::: TEXT PASSAGE :::
In 1960 the State Capitol Credit Union asked Ralph Rapson to design a community bank near the University of Minnesota’s Minneapolis campus. The client, a banking cooperative serving the University of Minnesota and state employees, wanted to supplement its bank and office facilities with an all-purpose room to serve the needs of both the institution and the general community. The Credit Union selected a site within a commercial district known as “Dinkytown” at the southwest corner of the intersection of Fourth Street and Thirteenth Avenue.

The pavilion-like design suggests the work of Mies van der Rohe with its sense of transparency and its floating roof plane. Rapson achieved this with board-formed concrete, a waffle-slab overhanging roof, and sixteen regularly spaced supports. Freestanding and cross-shaped, the concrete columns are gently tapered and rise the full building height; they are arranged in a grid of four by four columns, twenty-seven-feet on center.

Access to the building is from Fourth Street up a short flight of three concrete steps leading to a landing and a second flight of four steps to the credit union’s main level, approximately four feet above sidewalk elevation. A smaller concrete canopy over a double set of doors extends out toward the street to demarcate the entry, which features nine-foot-tall, dark-stained wood doors framed by white-painted steel trim and full-height side windows. A second set of double doors leads to the main space from a vestibule “airlock” between inside and outside. The concrete, lid-like roof extends another six feet beyond the entry canopy and the building edges on all sides.

Set beneath a seemingly floating roof and behind columns, the building form creates a sense of extension into the neighborhood and a protected space for the bank itself. Because of the fixed roof edge, Rapson is able to arrange the interior space by “punching out” the walls into positive and negative space, irregularly alternating voids and solids, and modulating between transparent glass and opaque masonry walls. The brick and glass walls rise nine feet to meet a white-painted wood cap; a clerestory extends from the top of the cap to the underside of the roof and runs the full perimeter of the building, lending the roof the appearance of floating above the supporting walls.

Despite the tight city lot, Rapson accommodated parking behind and beneath the structure, setting the building upon a raised concrete platform planted with grass. The concrete surface of the retaining wall is designated on the original building blueprints as bush-hammered Portland cement. A drive-through passage designed for night depositing at the Credit Union squeezes by the right (northwest) side of the building and the property line, and turns south to descend down a slight ramp to exit onto Thirteenth Avenue. When a branch of the Hennepin County Library moved into the building in 1967, this night deposit vault was adapted to serve as an after-hours book drop.

Upon entry, the interior space opens to a double-height ceiling composed of a three-foot-square, concrete coffered grid, well lit by natural light. As with the exterior, the effect is of a floating lid due to the clerestory windows encircling the building. In addition, supplemental artificial lighting in the form of white lollypop pendant fixtures (a Rapson favorite and also used in his 1962–1963 Guthrie Theater) are randomly placed throughout; square framed units of fluorescent lights (added much later) are fitted inside many of the coffers of the concrete ceiling grid, and here and there square concrete light tubes extend downward to let in soft-filtered daylight. The square tubes vary between three- and six-foot modules and are randomly placed to maximize natural light throughout the interior.
::: EXCERPTED DATA :::
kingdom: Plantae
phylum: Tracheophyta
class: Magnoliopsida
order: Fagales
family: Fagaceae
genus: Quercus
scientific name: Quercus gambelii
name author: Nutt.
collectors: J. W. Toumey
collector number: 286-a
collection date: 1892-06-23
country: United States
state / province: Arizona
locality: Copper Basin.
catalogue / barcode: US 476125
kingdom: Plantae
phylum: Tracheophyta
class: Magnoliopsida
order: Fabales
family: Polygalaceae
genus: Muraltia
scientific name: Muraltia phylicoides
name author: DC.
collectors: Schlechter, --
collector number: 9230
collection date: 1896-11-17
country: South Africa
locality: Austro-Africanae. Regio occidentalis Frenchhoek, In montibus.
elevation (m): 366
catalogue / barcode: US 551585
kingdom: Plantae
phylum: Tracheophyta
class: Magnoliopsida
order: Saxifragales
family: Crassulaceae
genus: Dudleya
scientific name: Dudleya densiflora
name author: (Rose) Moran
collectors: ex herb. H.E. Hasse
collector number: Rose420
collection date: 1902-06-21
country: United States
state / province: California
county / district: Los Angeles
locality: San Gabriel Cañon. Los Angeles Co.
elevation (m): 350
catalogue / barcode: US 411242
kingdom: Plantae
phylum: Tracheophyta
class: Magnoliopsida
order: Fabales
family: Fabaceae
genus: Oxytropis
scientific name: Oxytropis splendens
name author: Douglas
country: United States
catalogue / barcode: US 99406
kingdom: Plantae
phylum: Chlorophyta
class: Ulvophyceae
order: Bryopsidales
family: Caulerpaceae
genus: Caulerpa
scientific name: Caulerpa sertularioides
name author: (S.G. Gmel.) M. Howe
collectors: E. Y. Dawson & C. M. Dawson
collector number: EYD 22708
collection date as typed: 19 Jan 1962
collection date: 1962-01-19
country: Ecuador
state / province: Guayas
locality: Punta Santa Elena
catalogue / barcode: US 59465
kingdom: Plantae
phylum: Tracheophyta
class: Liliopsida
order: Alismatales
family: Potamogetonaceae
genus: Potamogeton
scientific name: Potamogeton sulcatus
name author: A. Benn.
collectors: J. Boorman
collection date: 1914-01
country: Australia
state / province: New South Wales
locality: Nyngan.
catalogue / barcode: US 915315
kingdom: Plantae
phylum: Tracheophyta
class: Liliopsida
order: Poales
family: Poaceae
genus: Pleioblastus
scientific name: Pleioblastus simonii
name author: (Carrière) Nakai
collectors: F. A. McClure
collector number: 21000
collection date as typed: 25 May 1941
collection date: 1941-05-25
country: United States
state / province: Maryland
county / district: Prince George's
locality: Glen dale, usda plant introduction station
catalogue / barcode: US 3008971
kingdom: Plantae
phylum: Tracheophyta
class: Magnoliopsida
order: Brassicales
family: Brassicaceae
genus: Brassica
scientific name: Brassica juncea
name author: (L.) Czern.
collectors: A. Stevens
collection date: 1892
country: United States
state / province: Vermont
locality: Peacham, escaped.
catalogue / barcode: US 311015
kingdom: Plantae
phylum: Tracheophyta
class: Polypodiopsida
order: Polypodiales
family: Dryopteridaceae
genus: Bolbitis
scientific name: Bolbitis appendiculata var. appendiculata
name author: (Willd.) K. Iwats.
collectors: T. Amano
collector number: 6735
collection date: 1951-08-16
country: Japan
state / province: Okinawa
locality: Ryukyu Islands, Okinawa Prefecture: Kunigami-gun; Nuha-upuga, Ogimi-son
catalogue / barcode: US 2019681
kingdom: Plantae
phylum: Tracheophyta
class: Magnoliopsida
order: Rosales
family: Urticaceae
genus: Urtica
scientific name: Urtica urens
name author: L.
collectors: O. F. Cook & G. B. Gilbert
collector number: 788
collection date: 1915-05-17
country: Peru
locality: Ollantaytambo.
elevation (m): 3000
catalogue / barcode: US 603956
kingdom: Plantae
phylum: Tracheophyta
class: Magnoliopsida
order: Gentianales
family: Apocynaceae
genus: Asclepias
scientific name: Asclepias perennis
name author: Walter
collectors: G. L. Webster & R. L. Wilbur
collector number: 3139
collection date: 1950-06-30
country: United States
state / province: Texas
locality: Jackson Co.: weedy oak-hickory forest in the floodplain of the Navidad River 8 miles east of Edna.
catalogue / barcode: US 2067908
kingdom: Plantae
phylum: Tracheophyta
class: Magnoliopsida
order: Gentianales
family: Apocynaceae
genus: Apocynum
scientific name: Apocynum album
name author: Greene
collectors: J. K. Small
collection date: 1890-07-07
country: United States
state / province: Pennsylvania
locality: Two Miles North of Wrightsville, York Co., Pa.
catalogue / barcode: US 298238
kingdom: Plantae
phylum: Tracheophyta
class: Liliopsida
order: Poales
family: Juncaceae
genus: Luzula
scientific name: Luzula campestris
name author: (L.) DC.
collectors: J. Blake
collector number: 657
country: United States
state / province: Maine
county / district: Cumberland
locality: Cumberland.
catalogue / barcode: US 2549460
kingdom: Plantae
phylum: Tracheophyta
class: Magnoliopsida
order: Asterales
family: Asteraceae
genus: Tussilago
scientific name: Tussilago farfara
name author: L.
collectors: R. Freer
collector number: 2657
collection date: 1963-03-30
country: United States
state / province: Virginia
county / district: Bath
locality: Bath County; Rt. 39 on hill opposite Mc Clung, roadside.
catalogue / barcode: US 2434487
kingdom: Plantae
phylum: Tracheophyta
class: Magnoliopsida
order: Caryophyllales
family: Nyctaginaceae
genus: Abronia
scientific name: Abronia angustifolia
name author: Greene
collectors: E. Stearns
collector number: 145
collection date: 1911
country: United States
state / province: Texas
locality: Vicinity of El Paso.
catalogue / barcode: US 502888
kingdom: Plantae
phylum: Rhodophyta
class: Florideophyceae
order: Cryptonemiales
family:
:::
- [TASK A] Transcribe the records, without changes, in the stretch from the line containing "county / district: Los Angeles" through the line containing "collectors: F. A. McClure", including both of those lines.
- [TASK B] Pick up the passage on Rapson's Dinkytown credit union building from where it stops, and continue it.

- [EXERCISE ANSWER A]
county / district: Los Angeles
locality: San Gabriel Cañon. Los Angeles Co.
elevation (m): 350
catalogue / barcode: US 411242
kingdom: Plantae
phylum: Tracheophyta
class: Magnoliopsida
order: Fabales
family: Fabaceae
genus: Oxytropis
scientific name: Oxytropis splendens
name author: Douglas
country: United States
catalogue / barcode: US 99406
kingdom: Plantae
phylum: Chlorophyta
class: Ulvophyceae
order: Bryopsidales
family: Caulerpaceae
genus: Caulerpa
scientific name: Caulerpa sertularioides
name author: (S.G. Gmel.) M. Howe
collectors: E. Y. Dawson & C. M. Dawson
collector number: EYD 22708
collection date as typed: 19 Jan 1962
collection date: 1962-01-19
country: Ecuador
state / province: Guayas
locality: Punta Santa Elena
catalogue / barcode: US 59465
kingdom: Plantae
phylum: Tracheophyta
class: Liliopsida
order: Alismatales
family: Potamogetonaceae
genus: Potamogeton
scientific name: Potamogeton sulcatus
name author: A. Benn.
collectors: J. Boorman
collection date: 1914-01
country: Australia
state / province: New South Wales
locality: Nyngan.
catalogue / barcode: US 915315
kingdom: Plantae
phylum: Tracheophyta
class: Liliopsida
order: Poales
family: Poaceae
genus: Pleioblastus
scientific name: Pleioblastus simonii
name author: (Carrière) Nakai
collectors: F. A. McClure

- [EXERCISE ANSWER B]
The floor plan for the library is largely unchanged from the original credit union arrangement: it is essentially square in plan with a central, large open space containing low-height desks and furnishings and enclosed offices around the perimeter that afford floor-to-ceiling glass exterior views. Office walls are the same exposed brown brick as the exterior and extend up to nine feet high, topped by a painted wood cap that serves as the sill for the clerestory windows on all sides. Floor surfaces throughout the first-floor interior are quarry tile and brick edging at expansion joints and area demarcations.

Many of the original design blueprints are initialed as being drawn by a duo of Rapson and Associates stalwarts, RM (Richard “Dick” Morrill) and KL (Kay Lockhart), who went on, as educators, to influence a number of younger architects graduating from the University of Minnesota School of Architecture. These blueprints list a room schedule for the first floor indicating an all-glass corner waiting area facing the street intersection, immediately to the left of the entryway (now used for casual reading), five private offices on the left side, and a central “lobby and teller area” (now circulation desk, reference section, and librarian staff desks). Along the back wall of the building are the rear exit/entrance from the on-site parking area at back, a grouping of two telephone booths (currently used as closets), men’s and women’s toilets, a thick-walled “vault” (currently used for library circulation materials staging), and a storage room with built-in shelving (currently a teen reading/hangout lounge); to the right side is the night depository (now used for after-hours book drop/drive through). The far right corner of the building has a brick-enclosed stairwell that leads to a lower level community room accessible from inside the main central space and from within the main entry vestibule on the right. Here, the interior doors can be locked to allow the public after-hours access through the exterior set of doors.

At the center of the basement level a large room, once used for credit union dining events (listed on the blueprints as a “lounge”), is partitioned at midpoint by a retractable folding wood wall that divides the space into two smaller rooms. At one end a projection booth is built into the width of the space, accessed through a small door at one side. Unusual for the time, the suspended plaster ceiling has large, tapered, conical light tubes projecting down from the ceiling like stalactites, the tips cut on the bias to angle the light toward the center of the space. These are arranged along the length of the larger room with two rows of light “cones” on either side of the dividing wall track.

Also in the basement level are several other features: men’s and women’s locker rooms with showers and toilet stalls; built-in hallway storage cabinets on several corridors (all of dark-stained wood); a recessed area adjacent to the dining hall, indicated on blueprints as space for a “portable bar”; a boiler room and mechanical room; and access to the underground garage, which is not heated but open to the outdoors and secured by a sliding iron grill gate hung from an overhead track. The garage exit ramp leads up to Thirteenth Avenue and is parallel with the down ramp from the above parking located behind the building, directly above the garage.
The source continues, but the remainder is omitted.